* [Given problem A] In the records below, retype each line exactly, starting with the line that contains "brown trapezoid: moved 2 px right, 23 px down" and going on through the end of the records. Leave the pictures out of your answer.

* [Document text]
===============
But, as he concluded his post, he stated his point very well:

“…just think about how impossible it is for your to predict what your life is going to be like in four or six years… being ready for anything is the only rational strategy. So, why exactly are you planning on the future being just like it is now, but with better uniforms?”


Many of us have accepted traditional goal-setting strategies.  They include looking ahead five years to what you can reasonably achieve, but perhaps with a slightly starry-eyed vision.

That’s where I recommend a shift to the Getting Things Done view, mixed with a little of Stephen Covey’s Seven Habits…

Think in terms of wild success.   I mean success beyond your wildest expectations.  How would that look?  How would your life be different?  What would your workday be like?

And then, plan for that.  Take the steps to integrate those changes into your life right now.

Remember what you’re doing this for.


Is it to be a successful, well-paid artist?  Well, do you dress like one?  What about your car… is it as immaculate inside (and out) as it would be if you had a chauffeur to maintain it for you?  Do you always have nice, upscale business cards with you, to hand out to fans (or people you’d like to have as fans or clients)?

Are you doing this to be famous for future generations?  Okay, what are you doing to create a name for yourself, right now?  Do your PR strategies include getting your paintings into highly visible locations, such as your town offices, state offices, the offices of your Congressional reps, every local museum… and then work up from there?  Have you contributed (or contributed to) a very visible mural in a public space?

Are you working on your art so you can be a full-time artist?  That’s great; how much time are you dedicating to your art.  I don’t mean the commercially successful art that can be the first step into the marketplace. I mean strange, deeply expressive and authentic art that may never match the colors in anyone’s sofa, and may only make sense to you.

The fact is, no one can predict the future with certainty.  The five-year plan was fine when five-year intervals could be predicted.  Today, life moves and changes at a vastly faster pace.

Don’t plan for the forseeable future.  Plan for a wildly successful future.  That’s what’s within your reach, and perhaps sooner than you think.

Start now.  Plan with the end in mind:  Success beyond your wildest dreams.
===============
* [Material supplied]
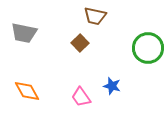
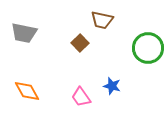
brown trapezoid: moved 7 px right, 4 px down
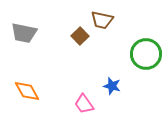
brown square: moved 7 px up
green circle: moved 2 px left, 6 px down
pink trapezoid: moved 3 px right, 7 px down
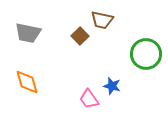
gray trapezoid: moved 4 px right
orange diamond: moved 9 px up; rotated 12 degrees clockwise
pink trapezoid: moved 5 px right, 5 px up
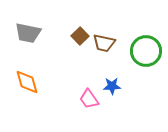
brown trapezoid: moved 2 px right, 23 px down
green circle: moved 3 px up
blue star: rotated 18 degrees counterclockwise
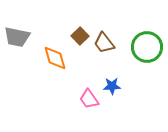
gray trapezoid: moved 11 px left, 4 px down
brown trapezoid: rotated 40 degrees clockwise
green circle: moved 1 px right, 4 px up
orange diamond: moved 28 px right, 24 px up
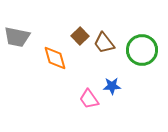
green circle: moved 5 px left, 3 px down
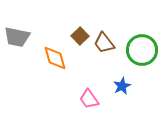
blue star: moved 10 px right; rotated 24 degrees counterclockwise
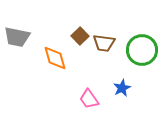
brown trapezoid: rotated 45 degrees counterclockwise
blue star: moved 2 px down
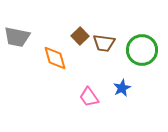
pink trapezoid: moved 2 px up
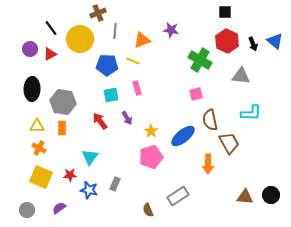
===============
* [Given problem B] Echo word for word the passage of the goal-setting text starting with "That’s where I" and going on through "life right now.".

* [Final answer A]
brown trapezoid: moved 2 px right, 23 px down
green circle: moved 3 px up
blue star: rotated 18 degrees counterclockwise
gray trapezoid: moved 11 px left, 4 px down
brown trapezoid: rotated 40 degrees clockwise
green circle: moved 1 px right, 4 px up
orange diamond: moved 28 px right, 24 px up
green circle: moved 5 px left, 3 px down
blue star: moved 10 px right; rotated 24 degrees counterclockwise
brown trapezoid: rotated 45 degrees counterclockwise
blue star: moved 2 px down
pink trapezoid: moved 2 px up

* [Final answer B]
That’s where I recommend a shift to the Getting Things Done view, mixed with a little of Stephen Covey’s Seven Habits…

Think in terms of wild success.   I mean success beyond your wildest expectations.  How would that look?  How would your life be different?  What would your workday be like?

And then, plan for that.  Take the steps to integrate those changes into your life right now.